Bill pegó un salto de un palmo y un temblor sacudió todos sus miembros.
—¿La policía? ¿Qué pasa con la policía?
—Un tipo que llamó desde la gendarmería local. Los guindillas quieren interrogarte.
—¿Qué quieres decir con eso de interrogarme?
—Acosarte a preguntas —explicó Rory—. Aplicarte el tercer grado. Y antes hubo otra llamada. Un hombre misterioso que no dio su nombre. Él y Moke charlaron un buen rato.
—Sí, yo hablé con él —dijo Mónica—. Tenía una voz como si estuviera comiendo espinacas mezcladas con arena. Preguntaba por la matrícula de tu coche.
—¿Qué?
—¿No habrás atropellado ninguna vaca, verdad? Tengo entendido que hoy constituye un delito muy serio.
Bill todavía temblaba.
—¿Quieres decir que alguien quería saber el número de la matrícula de mi coche?
—Eso es lo que he dicho. Pero ¿qué te ocurre, Bill? Pareces preocupadísimo.
—Pálido y tembloroso —afirmó Rory—. Como una sábana puesta a secar. —Apoyó una mano afectuosa en el hombro de su cuñado—. Dime, Bill. Sé franco. ¿Por qué te busca la policía?

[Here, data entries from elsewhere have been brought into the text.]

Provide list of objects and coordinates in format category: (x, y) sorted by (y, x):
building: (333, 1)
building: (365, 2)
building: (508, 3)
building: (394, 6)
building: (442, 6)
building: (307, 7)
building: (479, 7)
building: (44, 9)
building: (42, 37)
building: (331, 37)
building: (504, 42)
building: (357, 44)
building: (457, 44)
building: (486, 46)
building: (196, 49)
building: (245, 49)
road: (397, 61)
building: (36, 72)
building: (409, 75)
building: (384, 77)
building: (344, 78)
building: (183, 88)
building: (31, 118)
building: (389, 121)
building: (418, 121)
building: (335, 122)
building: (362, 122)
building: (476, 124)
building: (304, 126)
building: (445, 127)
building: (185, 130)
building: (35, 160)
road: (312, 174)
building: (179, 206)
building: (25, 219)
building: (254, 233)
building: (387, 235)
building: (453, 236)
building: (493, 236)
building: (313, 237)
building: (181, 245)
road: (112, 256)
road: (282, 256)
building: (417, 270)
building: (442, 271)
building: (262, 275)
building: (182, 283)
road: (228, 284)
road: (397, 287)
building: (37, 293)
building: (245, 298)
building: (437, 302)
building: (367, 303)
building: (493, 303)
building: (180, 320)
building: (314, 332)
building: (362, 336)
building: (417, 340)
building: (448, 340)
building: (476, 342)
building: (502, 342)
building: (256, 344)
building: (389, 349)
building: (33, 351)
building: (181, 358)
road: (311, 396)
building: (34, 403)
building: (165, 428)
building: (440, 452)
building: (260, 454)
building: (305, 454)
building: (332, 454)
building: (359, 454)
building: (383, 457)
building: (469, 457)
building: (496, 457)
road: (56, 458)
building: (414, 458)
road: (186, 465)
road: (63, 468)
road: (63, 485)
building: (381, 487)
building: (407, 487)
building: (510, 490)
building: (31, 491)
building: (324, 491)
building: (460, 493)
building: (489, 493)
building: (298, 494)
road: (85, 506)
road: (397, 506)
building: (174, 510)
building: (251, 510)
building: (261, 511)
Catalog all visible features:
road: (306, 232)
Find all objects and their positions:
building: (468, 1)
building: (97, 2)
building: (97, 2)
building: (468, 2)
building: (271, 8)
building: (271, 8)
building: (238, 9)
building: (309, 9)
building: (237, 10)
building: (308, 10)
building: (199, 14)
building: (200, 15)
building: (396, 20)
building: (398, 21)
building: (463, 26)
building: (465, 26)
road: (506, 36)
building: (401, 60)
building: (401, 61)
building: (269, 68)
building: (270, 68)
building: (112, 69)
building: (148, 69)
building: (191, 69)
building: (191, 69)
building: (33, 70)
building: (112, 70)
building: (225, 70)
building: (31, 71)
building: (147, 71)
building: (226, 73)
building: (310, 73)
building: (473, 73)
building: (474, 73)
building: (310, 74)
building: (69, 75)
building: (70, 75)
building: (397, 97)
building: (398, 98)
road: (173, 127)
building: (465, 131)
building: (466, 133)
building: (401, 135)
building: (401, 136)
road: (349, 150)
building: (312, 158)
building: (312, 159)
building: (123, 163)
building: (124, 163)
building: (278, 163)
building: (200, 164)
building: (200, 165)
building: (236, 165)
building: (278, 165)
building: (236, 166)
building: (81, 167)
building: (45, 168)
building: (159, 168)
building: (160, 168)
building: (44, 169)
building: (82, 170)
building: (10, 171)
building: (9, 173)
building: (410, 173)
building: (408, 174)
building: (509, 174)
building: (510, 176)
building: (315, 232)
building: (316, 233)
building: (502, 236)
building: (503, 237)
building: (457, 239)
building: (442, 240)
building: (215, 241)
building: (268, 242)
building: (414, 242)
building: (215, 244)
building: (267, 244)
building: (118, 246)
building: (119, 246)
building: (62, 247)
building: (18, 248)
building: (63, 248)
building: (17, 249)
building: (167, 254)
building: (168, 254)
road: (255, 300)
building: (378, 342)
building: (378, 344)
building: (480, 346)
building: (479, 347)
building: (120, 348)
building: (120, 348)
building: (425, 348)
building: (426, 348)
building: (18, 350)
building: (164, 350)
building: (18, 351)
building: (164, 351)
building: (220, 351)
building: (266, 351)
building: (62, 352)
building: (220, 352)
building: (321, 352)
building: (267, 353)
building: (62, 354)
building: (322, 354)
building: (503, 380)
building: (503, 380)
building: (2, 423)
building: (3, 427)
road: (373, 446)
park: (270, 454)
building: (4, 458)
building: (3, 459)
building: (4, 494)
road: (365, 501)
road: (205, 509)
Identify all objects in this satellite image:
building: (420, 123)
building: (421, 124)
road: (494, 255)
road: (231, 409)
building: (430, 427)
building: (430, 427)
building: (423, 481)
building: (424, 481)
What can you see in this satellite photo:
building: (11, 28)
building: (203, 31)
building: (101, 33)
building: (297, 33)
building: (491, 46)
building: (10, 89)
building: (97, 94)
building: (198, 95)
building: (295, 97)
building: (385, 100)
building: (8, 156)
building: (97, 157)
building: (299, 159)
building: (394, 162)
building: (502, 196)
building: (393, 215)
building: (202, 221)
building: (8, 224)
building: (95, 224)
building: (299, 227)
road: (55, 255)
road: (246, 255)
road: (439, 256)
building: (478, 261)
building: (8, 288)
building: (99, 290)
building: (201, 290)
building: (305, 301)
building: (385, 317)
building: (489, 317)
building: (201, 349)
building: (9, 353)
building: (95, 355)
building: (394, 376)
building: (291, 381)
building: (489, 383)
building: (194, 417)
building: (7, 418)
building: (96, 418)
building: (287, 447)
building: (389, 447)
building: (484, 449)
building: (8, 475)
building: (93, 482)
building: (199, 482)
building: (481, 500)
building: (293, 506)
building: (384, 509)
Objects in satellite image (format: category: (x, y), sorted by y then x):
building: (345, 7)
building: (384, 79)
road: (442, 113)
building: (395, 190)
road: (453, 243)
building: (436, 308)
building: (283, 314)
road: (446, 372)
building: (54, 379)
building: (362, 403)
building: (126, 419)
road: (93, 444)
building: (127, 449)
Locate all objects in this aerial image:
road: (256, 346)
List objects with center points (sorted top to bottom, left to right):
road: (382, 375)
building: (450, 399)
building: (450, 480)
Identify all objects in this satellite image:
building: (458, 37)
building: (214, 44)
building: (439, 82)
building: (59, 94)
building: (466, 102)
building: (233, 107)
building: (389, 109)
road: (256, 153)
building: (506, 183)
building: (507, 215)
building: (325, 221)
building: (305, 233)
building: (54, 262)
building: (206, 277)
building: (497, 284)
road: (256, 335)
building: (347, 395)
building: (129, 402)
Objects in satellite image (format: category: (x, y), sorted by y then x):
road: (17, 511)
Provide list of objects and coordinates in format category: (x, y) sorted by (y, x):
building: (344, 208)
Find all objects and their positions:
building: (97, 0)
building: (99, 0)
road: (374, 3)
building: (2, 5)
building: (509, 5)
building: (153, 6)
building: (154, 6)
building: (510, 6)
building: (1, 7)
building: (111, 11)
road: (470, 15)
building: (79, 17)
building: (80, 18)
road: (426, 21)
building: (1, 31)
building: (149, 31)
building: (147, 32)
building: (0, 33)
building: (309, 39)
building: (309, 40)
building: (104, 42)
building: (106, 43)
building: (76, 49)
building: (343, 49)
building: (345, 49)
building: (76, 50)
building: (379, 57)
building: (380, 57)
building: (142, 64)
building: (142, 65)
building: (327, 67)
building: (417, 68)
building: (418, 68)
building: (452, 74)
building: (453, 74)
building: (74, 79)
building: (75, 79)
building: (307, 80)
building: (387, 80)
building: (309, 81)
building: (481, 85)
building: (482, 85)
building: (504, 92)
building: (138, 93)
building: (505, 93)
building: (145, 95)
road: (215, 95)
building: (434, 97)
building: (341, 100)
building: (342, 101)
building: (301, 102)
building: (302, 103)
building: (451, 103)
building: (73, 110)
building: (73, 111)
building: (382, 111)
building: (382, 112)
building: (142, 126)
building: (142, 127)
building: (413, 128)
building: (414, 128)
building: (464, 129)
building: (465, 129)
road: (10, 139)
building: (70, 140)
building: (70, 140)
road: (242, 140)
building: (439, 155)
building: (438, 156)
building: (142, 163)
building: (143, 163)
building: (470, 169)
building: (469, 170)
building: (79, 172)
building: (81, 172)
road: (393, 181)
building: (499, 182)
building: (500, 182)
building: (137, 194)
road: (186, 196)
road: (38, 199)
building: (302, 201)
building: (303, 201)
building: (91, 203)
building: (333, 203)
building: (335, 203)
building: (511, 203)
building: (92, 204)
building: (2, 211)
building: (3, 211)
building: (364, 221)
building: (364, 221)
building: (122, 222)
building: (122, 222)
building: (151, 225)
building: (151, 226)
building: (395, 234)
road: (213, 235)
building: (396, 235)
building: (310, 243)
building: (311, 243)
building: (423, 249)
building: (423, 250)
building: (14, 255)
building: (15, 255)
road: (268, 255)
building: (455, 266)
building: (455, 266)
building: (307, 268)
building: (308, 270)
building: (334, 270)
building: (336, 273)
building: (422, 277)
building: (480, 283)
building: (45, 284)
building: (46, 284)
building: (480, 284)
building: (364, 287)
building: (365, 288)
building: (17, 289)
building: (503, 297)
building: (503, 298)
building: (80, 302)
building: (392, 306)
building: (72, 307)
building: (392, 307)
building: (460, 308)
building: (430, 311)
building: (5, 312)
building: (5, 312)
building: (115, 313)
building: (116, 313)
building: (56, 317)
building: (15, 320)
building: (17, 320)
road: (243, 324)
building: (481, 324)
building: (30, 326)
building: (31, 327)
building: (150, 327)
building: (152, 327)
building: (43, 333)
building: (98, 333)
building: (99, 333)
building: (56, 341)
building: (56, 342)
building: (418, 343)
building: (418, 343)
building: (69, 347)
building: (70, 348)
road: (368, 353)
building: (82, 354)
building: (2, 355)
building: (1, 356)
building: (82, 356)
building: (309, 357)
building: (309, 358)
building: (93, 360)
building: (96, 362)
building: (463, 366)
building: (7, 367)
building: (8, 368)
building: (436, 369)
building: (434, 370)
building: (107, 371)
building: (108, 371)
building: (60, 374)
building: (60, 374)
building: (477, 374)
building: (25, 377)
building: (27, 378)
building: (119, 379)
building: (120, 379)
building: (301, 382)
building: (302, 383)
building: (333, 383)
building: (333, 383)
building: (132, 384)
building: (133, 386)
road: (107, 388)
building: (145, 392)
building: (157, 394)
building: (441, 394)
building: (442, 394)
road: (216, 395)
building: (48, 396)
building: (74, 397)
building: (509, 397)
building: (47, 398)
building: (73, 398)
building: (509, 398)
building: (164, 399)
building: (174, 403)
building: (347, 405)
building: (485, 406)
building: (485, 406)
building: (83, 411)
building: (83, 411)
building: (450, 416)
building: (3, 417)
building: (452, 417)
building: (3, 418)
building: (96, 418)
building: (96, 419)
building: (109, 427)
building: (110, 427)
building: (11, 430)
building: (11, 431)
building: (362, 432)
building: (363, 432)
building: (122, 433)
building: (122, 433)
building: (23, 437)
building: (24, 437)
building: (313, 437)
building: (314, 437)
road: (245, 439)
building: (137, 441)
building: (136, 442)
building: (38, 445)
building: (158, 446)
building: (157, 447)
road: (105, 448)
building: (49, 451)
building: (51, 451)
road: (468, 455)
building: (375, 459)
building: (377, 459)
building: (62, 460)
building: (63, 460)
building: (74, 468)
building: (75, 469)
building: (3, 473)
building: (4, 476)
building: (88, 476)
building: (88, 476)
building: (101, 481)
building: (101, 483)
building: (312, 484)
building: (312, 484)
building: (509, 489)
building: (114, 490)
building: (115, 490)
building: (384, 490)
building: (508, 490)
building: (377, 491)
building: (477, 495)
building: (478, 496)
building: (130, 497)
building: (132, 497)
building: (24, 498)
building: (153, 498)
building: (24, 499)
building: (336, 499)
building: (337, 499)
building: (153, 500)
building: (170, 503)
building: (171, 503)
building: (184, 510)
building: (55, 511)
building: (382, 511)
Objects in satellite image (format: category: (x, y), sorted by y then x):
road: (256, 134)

—A mí no me busca la policía.
—Pues parece como si su más vivo deseo fuera el de echarte el guante. Una teoría que cruzó mi cabeza —dijo Rory— fue (la mencioné ante ti, Moke, si lo recuerdas) la de que hubieras conocido a un pájaro de cartera bien repleta y con un secreto culpable, y estuvieras practicando un pequeño chantaje. Éste puede ser o no ser el caso, pero si lo es ahora es el momento de contárnoslo, Bill, amigo mío. Te encuentras entre amigos. Moke es comprensiva y yo también lo soy. Ya que sé que la policía no contempla con buenos ojos la extorsión, pero por mi parte no sé verle ninguna objeción. Beneficios rápidos y prácticamente sin gastos generales. Si yo tuviese un hijo, no estoy seguro de no hacerle enseñar para esa profesión. Por consiguiente, si los de los pies planos fe siguen los pasos y a ti te interesa una mano que te ayude a abandonar el país antes de que empiecen a vigilar los puertos, basta con que lo digas y nosotros…
—La señora Spottsworth —anunció Jeeves desde el umbral, y un momento más tarde Bill había ejecutado otro de aquellos brincos en el aire que tan frecuentes resultaban últimamente en él.
Más pálido que nunca, contempló la visión que entraba.